* RECORDS FOR THIS TASK *

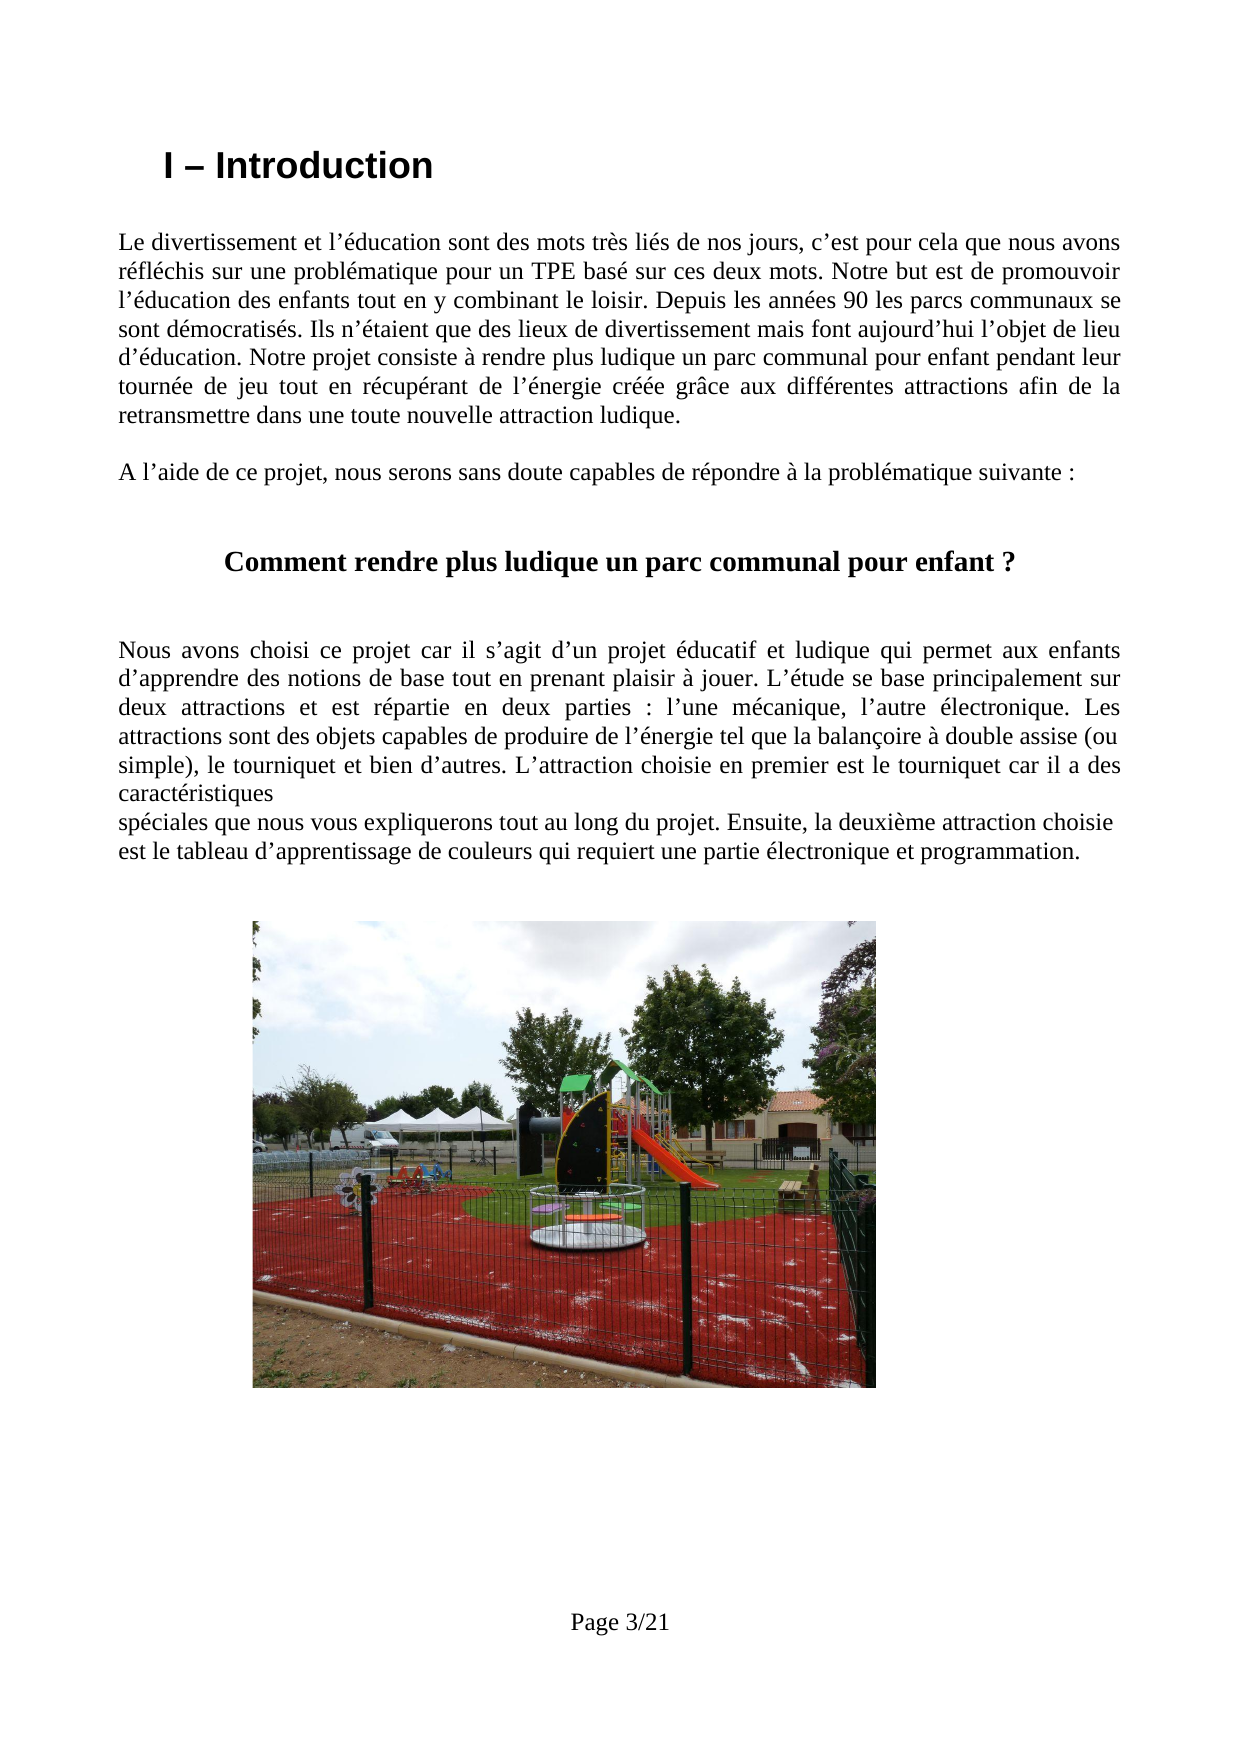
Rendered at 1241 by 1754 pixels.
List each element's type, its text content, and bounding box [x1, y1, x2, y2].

picture [252, 921, 876, 1388]
text simple), le tourniquet et bien d’autres. L’attraction choisie en premier est le tourniquet car il a des caractéristiques [118, 750, 1122, 807]
text est le tableau d’apprentissage de couleurs qui requiert une partie électronique et programmation. [118, 836, 1122, 865]
subtitle I – Introduction [118, 143, 1122, 186]
text spéciales que nous vous expliquerons tout au long du projet. Ensuite, la deuxième attraction choisie [118, 807, 1122, 836]
text A l’aide de ce projet, nous serons sans doute capables de répondre à la problématique suivante : [118, 457, 1122, 486]
text Comment rendre plus ludique un parc communal pour enfant ? [118, 544, 1122, 577]
text Le divertissement et l’éducation sont des mots très liés de nos jours, c’est pour cela que nous avons réfléchis sur une problématique pour un TPE basé sur ces deux mots. Notre but est de promouvoir l’éducation des enfants tout en y combinant le loisir. Depuis les années 90 les parcs communaux se sont démocratisés. Ils n’étaient que des lieux de divertissement mais font aujourd’hui l’objet de lieu d’éducation. Notre projet consiste à rendre plus ludique un parc communal pour enfant pendant leur tournée de jeu tout en récupérant de l’énergie créée grâce aux différentes attractions afin de la retransmettre dans une toute nouvelle attraction ludique. [118, 227, 1122, 429]
text Nous avons choisi ce projet car il s’agit d’un projet éducatif et ludique qui permet aux enfants d’apprendre des notions de base tout en prenant plaisir à jouer. L’étude se base principalement sur deux attractions et est répartie en deux parties : l’une mécanique, l’autre électronique. Les attractions sont des objets capables de produire de l’énergie tel que la balançoire à double assise (ou [118, 635, 1122, 750]
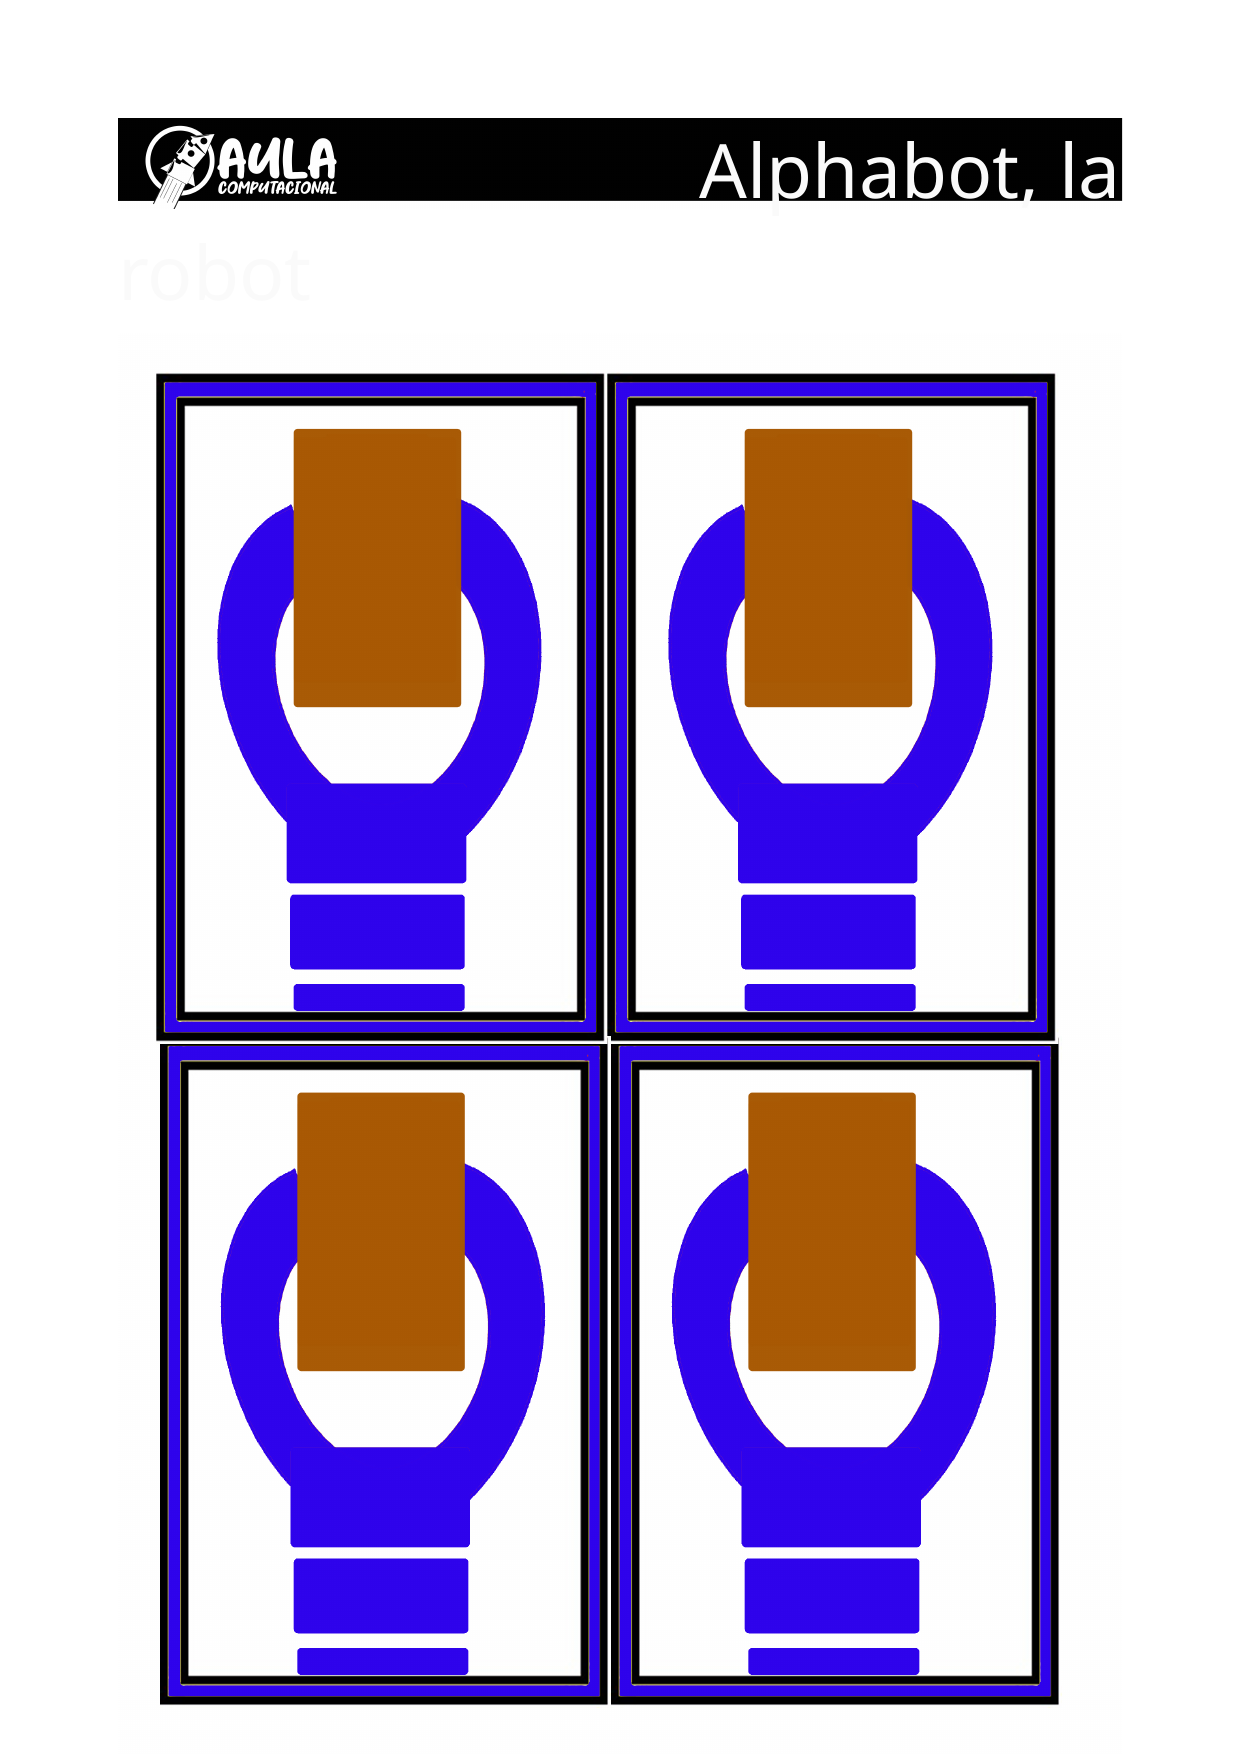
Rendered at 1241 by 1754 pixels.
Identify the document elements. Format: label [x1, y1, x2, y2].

picture [779, 163, 801, 193]
picture [118, 118, 1123, 209]
picture [118, 333, 1123, 1754]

* WHAT IS EXPECTED *
Recast each of the lines above as a string in a JSON list, one string per line, leaving out blank lines and the pictures.

* RESPONSE TO THIS TASK *
[
  "Rendered at 1241 by 1754 pixels.",
  "List each element's type, its text content, and bounding box [x1, y1, x2, y2].",
  "picture [252, 921, 876, 1388]",
  "text simple), le tourniquet et bien d’autres. L’attraction choisie en premier est le tourniquet car il a des caractéristiques [118, 750, 1122, 807]",
  "text est le tableau d’apprentissage de couleurs qui requiert une partie électronique et programmation. [118, 836, 1122, 865]",
  "subtitle I – Introduction [118, 143, 1122, 186]",
  "text spéciales que nous vous expliquerons tout au long du projet. Ensuite, la deuxième attraction choisie [118, 807, 1122, 836]",
  "text A l’aide de ce projet, nous serons sans doute capables de répondre à la problématique suivante : [118, 457, 1122, 486]",
  "text Comment rendre plus ludique un parc communal pour enfant ? [118, 544, 1122, 577]",
  "text Le divertissement et l’éducation sont des mots très liés de nos jours, c’est pour cela que nous avons réfléchis sur une problématique pour un TPE basé sur ces deux mots. Notre but est de promouvoir l’éducation des enfants tout en y combinant le loisir. Depuis les années 90 les parcs communaux se sont démocratisés. Ils n’étaient que des lieux de divertissement mais font aujourd’hui l’objet de lieu d’éducation. Notre projet consiste à rendre plus ludique un parc communal pour enfant pendant leur tournée de jeu tout en récupérant de l’énergie créée grâce aux différentes attractions afin de la retransmettre dans une toute nouvelle attraction ludique. [118, 227, 1122, 429]",
  "text Nous avons choisi ce projet car il s’agit d’un projet éducatif et ludique qui permet aux enfants d’apprendre des notions de base tout en prenant plaisir à jouer. L’étude se base principalement sur deux attractions et est répartie en deux parties : l’une mécanique, l’autre électronique. Les attractions sont des objets capables de produire de l’énergie tel que la balançoire à double assise (ou [118, 635, 1122, 750]",
  "Rendered at 1241 by 1754 pixels.",
  "Identify the document elements. Format: label [x1, y1, x2, y2].",
  "picture [779, 163, 801, 193]",
  "picture [118, 118, 1123, 209]",
  "picture [118, 333, 1123, 1754]"
]